_Activity_: Apart from the pictures, every entry should be reproduced exactly.

Source records:
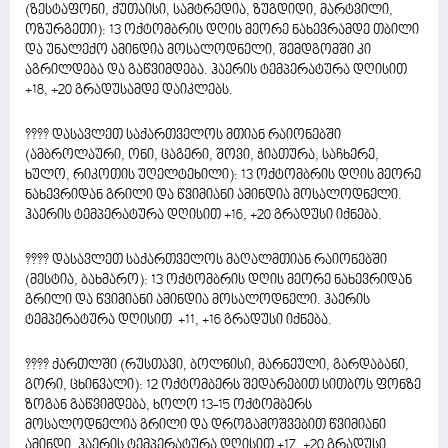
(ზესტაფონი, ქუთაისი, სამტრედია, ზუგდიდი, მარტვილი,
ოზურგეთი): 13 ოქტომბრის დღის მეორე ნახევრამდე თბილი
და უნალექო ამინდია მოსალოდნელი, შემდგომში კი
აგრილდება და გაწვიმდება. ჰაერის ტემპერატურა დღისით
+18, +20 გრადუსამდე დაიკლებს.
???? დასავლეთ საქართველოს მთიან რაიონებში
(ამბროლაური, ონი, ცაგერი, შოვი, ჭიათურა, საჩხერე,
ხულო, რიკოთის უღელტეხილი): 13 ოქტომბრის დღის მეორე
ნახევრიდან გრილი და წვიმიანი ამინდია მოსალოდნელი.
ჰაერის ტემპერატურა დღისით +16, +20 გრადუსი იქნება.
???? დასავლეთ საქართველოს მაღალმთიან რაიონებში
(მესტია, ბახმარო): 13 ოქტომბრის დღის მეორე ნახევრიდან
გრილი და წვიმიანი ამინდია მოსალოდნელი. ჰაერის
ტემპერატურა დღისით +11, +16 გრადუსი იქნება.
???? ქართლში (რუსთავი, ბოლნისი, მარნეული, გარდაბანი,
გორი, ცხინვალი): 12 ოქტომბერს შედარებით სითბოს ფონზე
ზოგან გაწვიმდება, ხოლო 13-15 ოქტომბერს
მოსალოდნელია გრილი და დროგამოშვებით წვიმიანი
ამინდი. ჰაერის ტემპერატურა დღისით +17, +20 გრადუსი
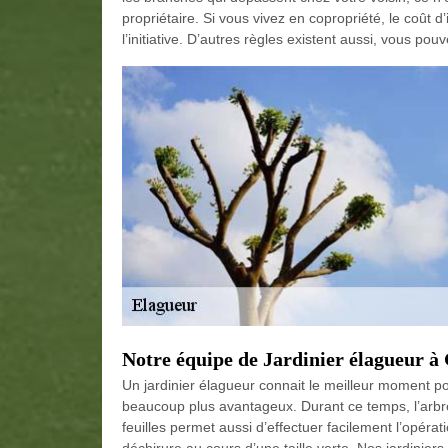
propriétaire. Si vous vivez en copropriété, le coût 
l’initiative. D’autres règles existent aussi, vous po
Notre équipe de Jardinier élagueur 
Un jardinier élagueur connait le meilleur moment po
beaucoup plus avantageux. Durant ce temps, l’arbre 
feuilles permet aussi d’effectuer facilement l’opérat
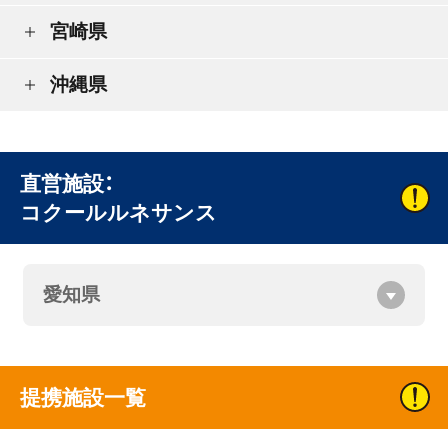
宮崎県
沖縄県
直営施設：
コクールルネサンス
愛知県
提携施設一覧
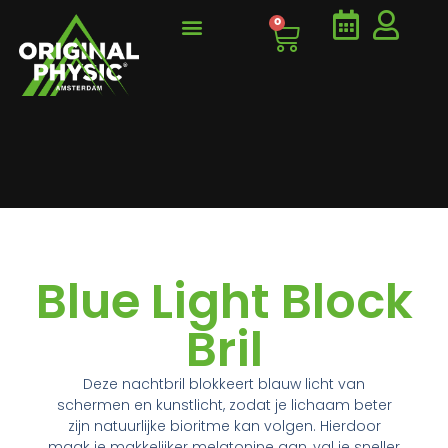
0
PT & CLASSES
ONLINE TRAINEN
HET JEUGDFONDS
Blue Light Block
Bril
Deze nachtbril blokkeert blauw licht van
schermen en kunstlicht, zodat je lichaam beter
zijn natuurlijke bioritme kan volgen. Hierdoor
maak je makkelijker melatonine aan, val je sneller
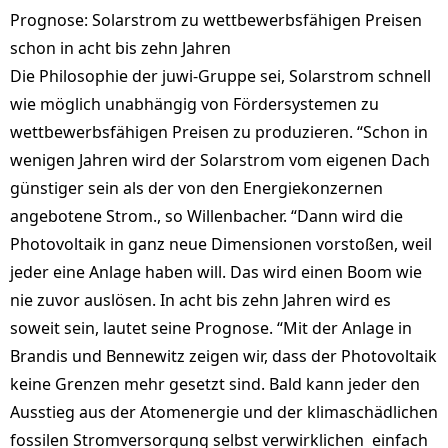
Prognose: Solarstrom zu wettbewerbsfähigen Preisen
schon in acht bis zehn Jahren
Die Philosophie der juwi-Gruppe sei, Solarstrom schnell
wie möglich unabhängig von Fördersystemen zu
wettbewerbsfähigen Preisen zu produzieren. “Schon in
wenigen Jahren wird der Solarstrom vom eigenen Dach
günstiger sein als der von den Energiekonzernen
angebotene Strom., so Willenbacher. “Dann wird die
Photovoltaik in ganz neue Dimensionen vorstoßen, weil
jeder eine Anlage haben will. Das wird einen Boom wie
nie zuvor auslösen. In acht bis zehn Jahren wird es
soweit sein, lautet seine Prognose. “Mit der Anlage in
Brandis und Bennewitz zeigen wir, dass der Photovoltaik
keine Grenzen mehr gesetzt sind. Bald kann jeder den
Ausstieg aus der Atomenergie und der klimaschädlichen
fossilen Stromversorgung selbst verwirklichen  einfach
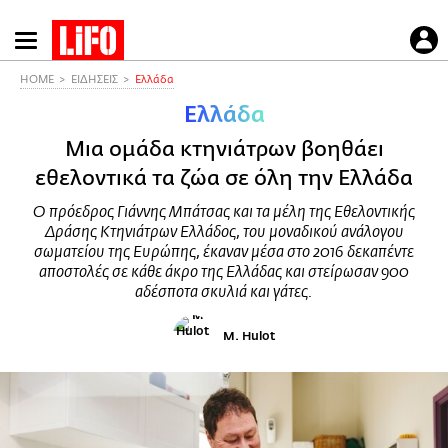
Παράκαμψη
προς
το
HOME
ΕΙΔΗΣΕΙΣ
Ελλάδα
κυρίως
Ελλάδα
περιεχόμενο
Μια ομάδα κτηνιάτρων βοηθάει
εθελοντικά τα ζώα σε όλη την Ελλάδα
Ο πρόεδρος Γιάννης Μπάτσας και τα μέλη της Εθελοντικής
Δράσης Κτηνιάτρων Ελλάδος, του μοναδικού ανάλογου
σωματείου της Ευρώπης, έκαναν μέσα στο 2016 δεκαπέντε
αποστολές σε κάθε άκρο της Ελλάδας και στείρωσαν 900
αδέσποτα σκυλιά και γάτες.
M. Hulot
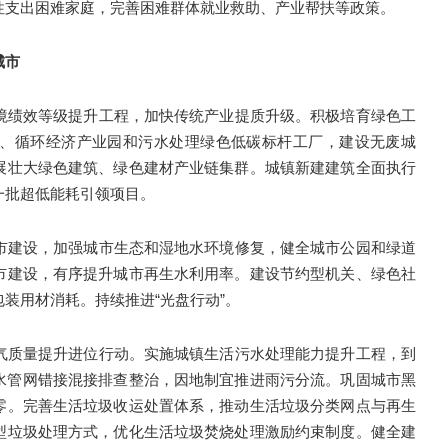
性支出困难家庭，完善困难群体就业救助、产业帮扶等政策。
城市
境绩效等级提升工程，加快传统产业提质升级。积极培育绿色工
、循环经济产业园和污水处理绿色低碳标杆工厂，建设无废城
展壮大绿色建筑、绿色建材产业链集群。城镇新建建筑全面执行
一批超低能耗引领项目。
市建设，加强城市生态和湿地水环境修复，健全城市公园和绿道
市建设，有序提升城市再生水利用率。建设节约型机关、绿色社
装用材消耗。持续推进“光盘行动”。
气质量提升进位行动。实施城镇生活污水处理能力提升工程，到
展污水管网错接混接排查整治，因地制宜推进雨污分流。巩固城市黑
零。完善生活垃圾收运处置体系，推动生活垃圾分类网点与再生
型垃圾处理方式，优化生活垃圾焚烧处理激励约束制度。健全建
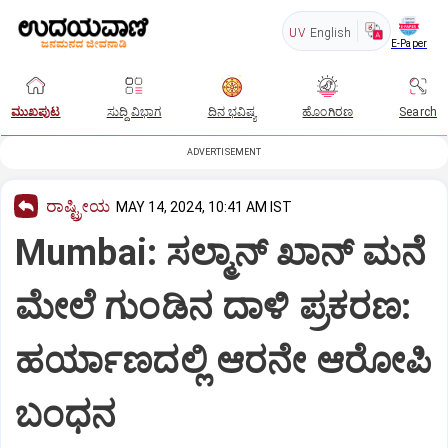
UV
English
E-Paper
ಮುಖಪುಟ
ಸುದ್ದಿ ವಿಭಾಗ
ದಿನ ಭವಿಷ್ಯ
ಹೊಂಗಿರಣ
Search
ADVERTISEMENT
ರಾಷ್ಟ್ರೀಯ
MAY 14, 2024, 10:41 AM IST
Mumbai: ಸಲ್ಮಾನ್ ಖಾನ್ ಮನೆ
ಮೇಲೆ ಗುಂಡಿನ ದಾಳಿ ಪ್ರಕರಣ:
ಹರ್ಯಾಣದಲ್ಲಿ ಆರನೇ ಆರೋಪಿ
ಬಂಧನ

_Result_:
(ზესტაფონი, ქუთაისი, სამტრედია, ზუგდიდი, მარტვილი,
ოზურგეთი): 13 ოქტომბრის დღის მეორე ნახევრამდე თბილი
და უნალექო ამინდია მოსალოდნელი, შემდგომში კი
აგრილდება და გაწვიმდება. ჰაერის ტემპერატურა დღისით
+18, +20 გრადუსამდე დაიკლებს.
???? დასავლეთ საქართველოს მთიან რაიონებში
(ამბროლაური, ონი, ცაგერი, შოვი, ჭიათურა, საჩხერე,
ხულო, რიკოთის უღელტეხილი): 13 ოქტომბრის დღის მეორე
ნახევრიდან გრილი და წვიმიანი ამინდია მოსალოდნელი.
ჰაერის ტემპერატურა დღისით +16, +20 გრადუსი იქნება.
???? დასავლეთ საქართველოს მაღალმთიან რაიონებში
(მესტია, ბახმარო): 13 ოქტომბრის დღის მეორე ნახევრიდან
გრილი და წვიმიანი ამინდია მოსალოდნელი. ჰაერის
ტემპერატურა დღისით +11, +16 გრადუსი იქნება.
???? ქართლში (რუსთავი, ბოლნისი, მარნეული, გარდაბანი,
გორი, ცხინვალი): 12 ოქტომბერს შედარებით სითბოს ფონზე
ზოგან გაწვიმდება, ხოლო 13-15 ოქტომბერს
მოსალოდნელია გრილი და დროგამოშვებით წვიმიანი
ამინდი. ჰაერის ტემპერატურა დღისით +17, +20 გრადუსი
propriétaire. Si vous vivez en copropriété, le coût 
l’initiative. D’autres règles existent aussi, vous po
Notre équipe de Jardinier élagueur 
Un jardinier élagueur connait le meilleur moment po
beaucoup plus avantageux. Durant ce temps, l’arbre 
feuilles permet aussi d’effectuer facilement l’opérat
宮崎県
沖縄県
直営施設：
コクールルネサンス
愛知県
提携施設一覧
0
PT & CLASSES
ONLINE TRAINEN
HET JEUGDFONDS
Blue Light Block
Bril
Deze nachtbril blokkeert blauw licht van
schermen en kunstlicht, zodat je lichaam beter
zijn natuurlijke bioritme kan volgen. Hierdoor
maak je makkelijker melatonine aan, val je sneller
Prognose: Solarstrom zu wettbewerbsfähigen Preisen
schon in acht bis zehn Jahren
Die Philosophie der juwi-Gruppe sei, Solarstrom schnell
wie möglich unabhängig von Fördersystemen zu
wettbewerbsfähigen Preisen zu produzieren. “Schon in
wenigen Jahren wird der Solarstrom vom eigenen Dach
günstiger sein als der von den Energiekonzernen
angebotene Strom., so Willenbacher. “Dann wird die
Photovoltaik in ganz neue Dimensionen vorstoßen, weil
jeder eine Anlage haben will. Das wird einen Boom wie
nie zuvor auslösen. In acht bis zehn Jahren wird es
soweit sein, lautet seine Prognose. “Mit der Anlage in
Brandis und Bennewitz zeigen wir, dass der Photovoltaik
keine Grenzen mehr gesetzt sind. Bald kann jeder den
Ausstieg aus der Atomenergie und der klimaschädlichen
fossilen Stromversorgung selbst verwirklichen  einfach
Παράκαμψη
προς
το
HOME
ΕΙΔΗΣΕΙΣ
Ελλάδα
κυρίως
Ελλάδα
περιεχόμενο
Μια ομάδα κτηνιάτρων βοηθάει
εθελοντικά τα ζώα σε όλη την Ελλάδα
Ο πρόεδρος Γιάννης Μπάτσας και τα μέλη της Εθελοντικής
Δράσης Κτηνιάτρων Ελλάδος, του μοναδικού ανάλογου
σωματείου της Ευρώπης, έκαναν μέσα στο 2016 δεκαπέντε
αποστολές σε κάθε άκρο της Ελλάδας και στείρωσαν 900
αδέσποτα σκυλιά και γάτες.
M. Hulot
性支出困难家庭，完善困难群体就业救助、产业帮扶等政策。
城市
境绩效等级提升工程，加快传统产业提质升级。积极培育绿色工
、循环经济产业园和污水处理绿色低碳标杆工厂，建设无废城
展壮大绿色建筑、绿色建材产业链集群。城镇新建建筑全面执行
一批超低能耗引领项目。
市建设，加强城市生态和湿地水环境修复，健全城市公园和绿道
市建设，有序提升城市再生水利用率。建设节约型机关、绿色社
装用材消耗。持续推进“光盘行动”。
气质量提升进位行动。实施城镇生活污水处理能力提升工程，到
展污水管网错接混接排查整治，因地制宜推进雨污分流。巩固城市黑
零。完善生活垃圾收运处置体系，推动生活垃圾分类网点与再生
型垃圾处理方式，优化生活垃圾焚烧处理激励约束制度。健全建
UV
English
E-Paper
ಮುಖಪುಟ
ಸುದ್ದಿ ವಿಭಾಗ
ದಿನ ಭವಿಷ್ಯ
ಹೊಂಗಿರಣ
Search
ADVERTISEMENT
ರಾಷ್ಟ್ರೀಯ
MAY 14, 2024, 10:41 AM IST
Mumbai: ಸಲ್ಮಾನ್ ಖಾನ್ ಮನೆ
ಮೇಲೆ ಗುಂಡಿನ ದಾಳಿ ಪ್ರಕರಣ:
ಹರ್ಯಾಣದಲ್ಲಿ ಆರನೇ ಆರೋಪಿ
ಬಂಧನ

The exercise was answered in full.